In college, I worked at a camp in North Carolina each summer, and in between each 2-week session all of the staff gets some time off. In between one of the sessions my friend Justin and I were talking about what we were gonna do that day, and I asked him if one of our other friends was going to join in with us as well. The friend responded to Justin that he wanted to come along, but didn’t want to “have to deal with trying to figure out plans or anything.” I annoyingly responded, “What, does he want the day to be served to him on a silver platter?”
This led me to think about how, in so many ways, we seek after this life that is nicely packaged and well planned. But this is not how life works. There are so many things in our life that we don’t have control over, and most of the time there’s nothing we can do about it. Life keeps us on our toes, constantly teaching us and challenging us to evolve, otherwise, we will become stagnant and uninspired.
We want life to be served to us neatly on a silver platter, but it doesn’t; it more often comes to us in some strange mixture of overflowing beef stew.
Back to that summer. A few weeks after my conversation with Justin, two of my friends from Florida came to visit all of us working at camp, so we all took the day off to go on an adventure and show our friends our favorite spots around the camp. We had this great plan, “We’ll go do this, and then eat here, and then go do this, and then eat here, and have dessert here, and it will be perfect” was essentially what we were saying. We were truly in pursuit of a day neatly served to us on a silver platter.
So all 9 of us set on our day. Our first stop was Catawba Falls. We got there and everything was going as well as it could have, we were having fun and enjoying the beautiful creation that God had blessed us with. We went to check out the top of the Upper Falls, which is around 60 feet high.
The next thing that happened changed everything.
One of our friends slipped into the stream at the top and went over the falls (again, it was 60 feet, and there were about 3 feet of water at the bottom). From there we would experience a complete change in what our plans were. Thankfully our friend is still alive but did suffer severe injuries to both feet and minor injuries to his lower back. It was 4 hours later when he was airlifted to the hospital, where my friends and I spent the rest of the day.
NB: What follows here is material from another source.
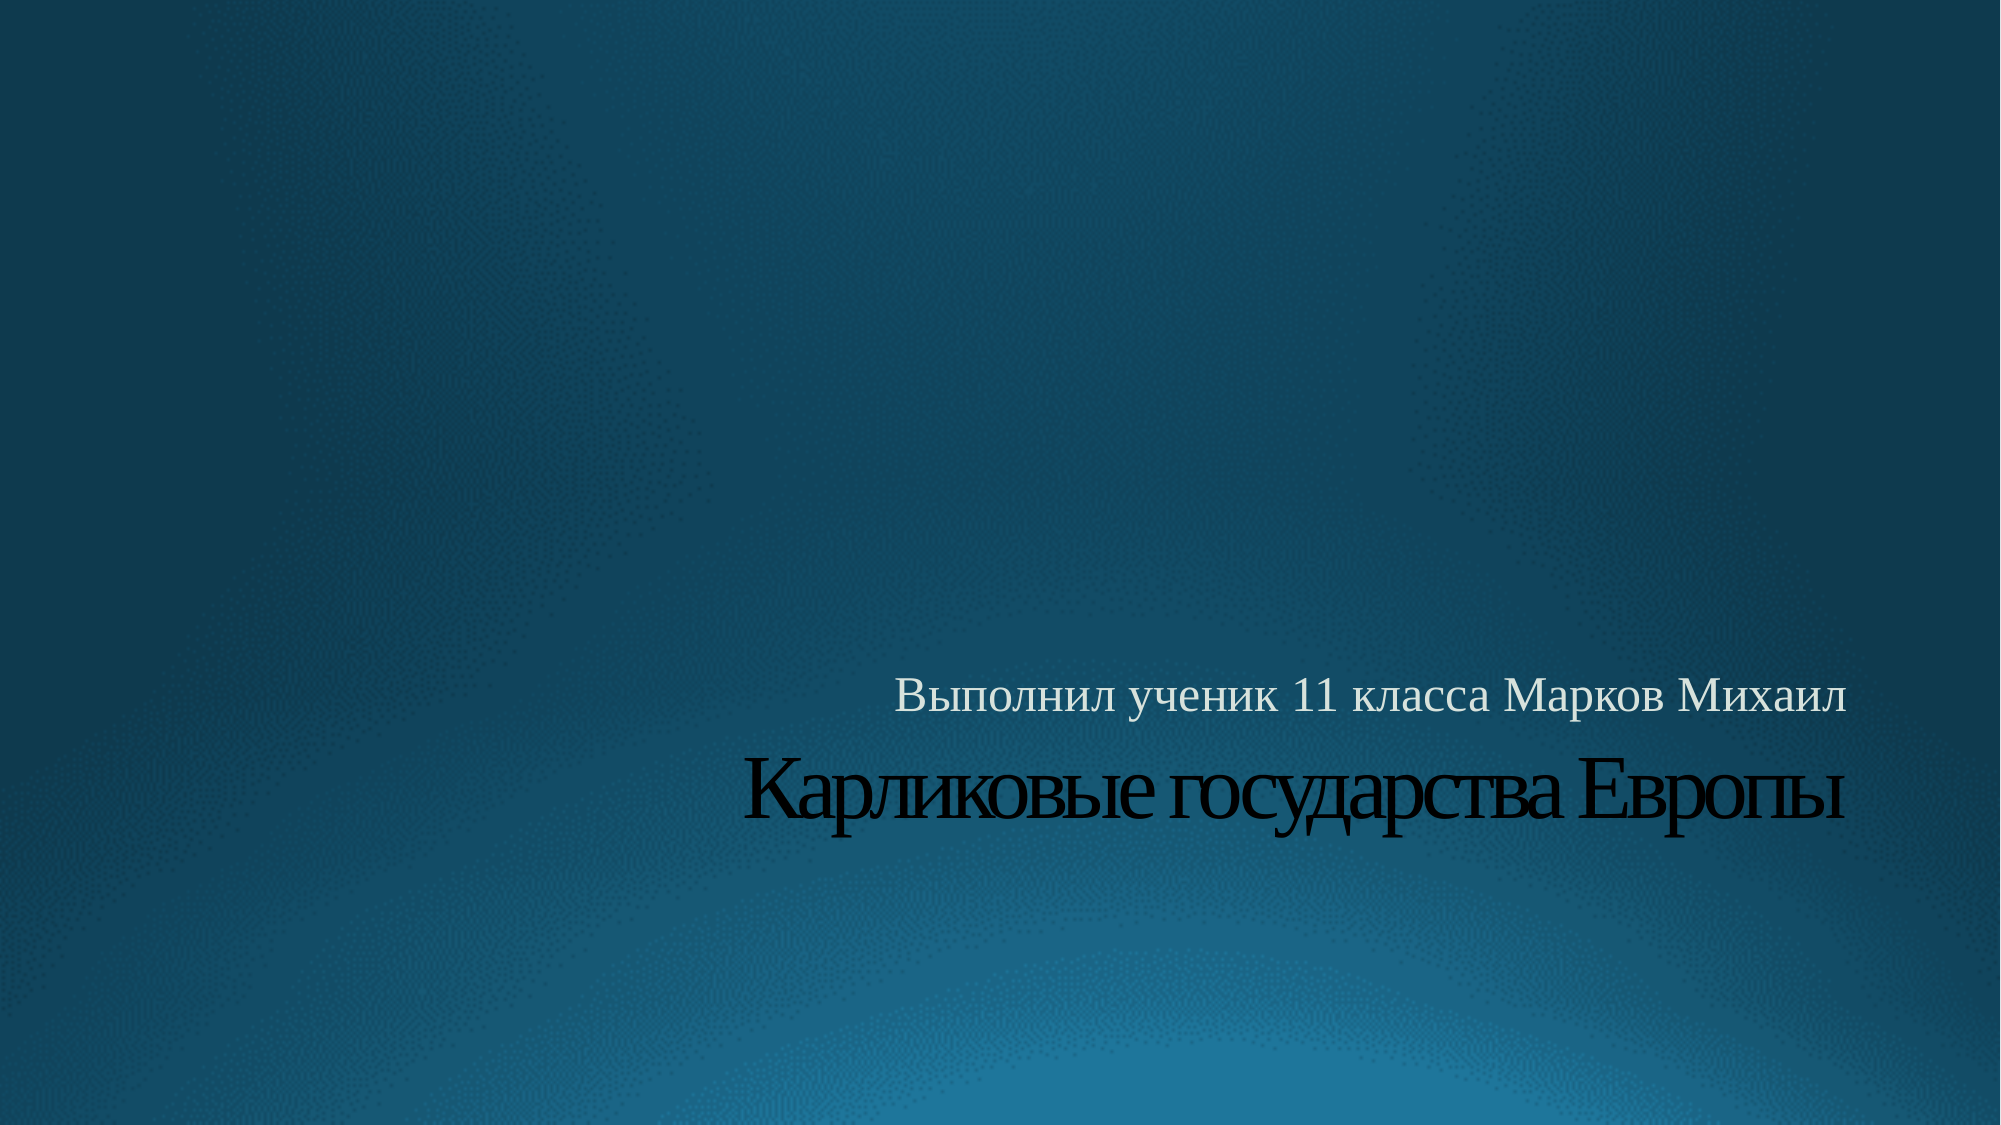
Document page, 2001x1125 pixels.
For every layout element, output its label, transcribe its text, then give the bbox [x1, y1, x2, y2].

There is still much to be shared from this story, and what I described above is nowhere near a complete retelling. But when I look at this story and see it again in my mind, I see people in pursuit of the silver platter, and in so many ways we got the beef stew. We had all these wonderful plans, but life threw something different at us, and we learned and grew a lot more than we would have if everything went according to plan. You may think that the beef stew is something to avoid or fear, as it contains the unknown and risk of pain. Yet, we learn and grow the most when life is difficult and we are faced with conflict, as we sift through the friction.
It’s rare to grow when everything goes well. Will there be days served on a silver platter? Yes. Will there be days where we are served a heaping bowl of beef stew? Oh, there will be. There is goodness in both. We need both to round ourselves into the people we’re supposed to be. A comfortable and easy life won’t grow you or build your character. Don’t run from your fears or what’s difficult, be fully present in your life, whether it be positive or negative at the time.
Embrace life fully for what it is, control what you can control, and learn from everything.